Thanks for the opportunity to vent. I really needed it.
The event has happened. It was nowhere near as terrible as I had anticipated, which of course I expected rationally but just could not trust emotionally. Its aftermath is a bit worse than I expected. I'm absolutely exhausted in pretty much every way possible. Drained. My immediate awareness feels like my head has been held for two days in a vise under a battery of strobe lights at a combination five-ring circus, jungle-combat theatre of operations, & giant heavy metal arena concert.
We drove approximately two hundred miles. For the usual inexplicable reasons, traffic was packed. A normally two and a half hour trip took four-plus. There were five distinct events. They did everything but have a bagpiper aboard a burning Viking ship.
Wednesday evening, a four-hour open-coffin wake. My SIL & I managed genuine graciousness. Her ‘husband’ didn’t show up. There are two daughters & an honorary-daughter cousin, with three marriages between them. Of the three husbands, I’m the only one ordered to never again darken my FIL’s door, & only one who attended the services.

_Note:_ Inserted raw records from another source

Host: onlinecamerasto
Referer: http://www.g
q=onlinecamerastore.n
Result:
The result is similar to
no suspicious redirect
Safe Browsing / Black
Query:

My FIL was one of eleven children, so much of the evening was taken up with “Yes, I’m sure we’ve met somewhere along the line, good to see you, thanks for coming.” I spent most of the evening visiting with nieces & nephews. Made it through the entire event.
Thursday morning gathers immediate family at the funeral home for an hour of religious observances & major weeping. My poor dear wife was so tense & upset that three times I moved to hold her hand & needed to gently hold her frantically fidgeting fingers still with one hand in order to be able to grasp her hand with my other. She doesn’t remember.
Lined up all the cars, sign on roof, lights & flashers on. Rather than ride in the limo we went behind it in our own car — needed the time of peace & stillness to catch our breaths. Short ride to the church. A full funeral observance from this faith, readings, remarks, prayers, music, about an hour or more.
There was a short ride to a nice wooded cemetery with a view over a lake. About an hour, seated front row, more religious observances, then military honors for this Okinawa-based Korean War military policeman: flag on the coffin, two flag bearers, a trumpeter. They seemed to have different uniforms, but were said to all be from the Army. The bearers did the slow, precise triangular folding we’ve all seen. Very formally, with a short statement, the youngest & palest presented the flag to my wife. I guess the triangular wood & glass case is sold separately. The trumpeter played “Taps.”
The guest of honor staying behind, we took another short drive to a restaurant for, I guess you’d call it The Reception. It’s now safe to joke that there should have been another event, The Nap, between The Cemetery & The Reception. Two full hours of roaring way louder & more percussive than the loudest thunder. Four times it rose & rose, building to peaks for which I wished I’d had a decibel meter. Food was not bad. I got to meet my newest grand-niece for only the second time. She’s almost three, we had a good little getting-to-know-you series of transactions involving several sets of silverware. Then a long, exhausted ride home for my wife & I.
I want to be compassionate. People suffer at the deaths of loved ones. I understand the role of busy-ness & formalities as distractions from grief & standard roles to play when you’re really just feeling numb in the days after a death. Coming together as relatives & friends to bond & remember.
So what am I complaining about? Probably I resent feeling overwhelmed by the proceedings & how exhausting they were, leaving us numb & dazed, still to process the death. There’s a feeling of being a spear-carrier in a public grief-demonstration production for the benefit of the least common emotional denominator in the group. It’s a different culture in many ways from what I grew up with.
Oh well. It’s up to me to handle this sort of thing in such a way as to protect myself. Thanks for your patience.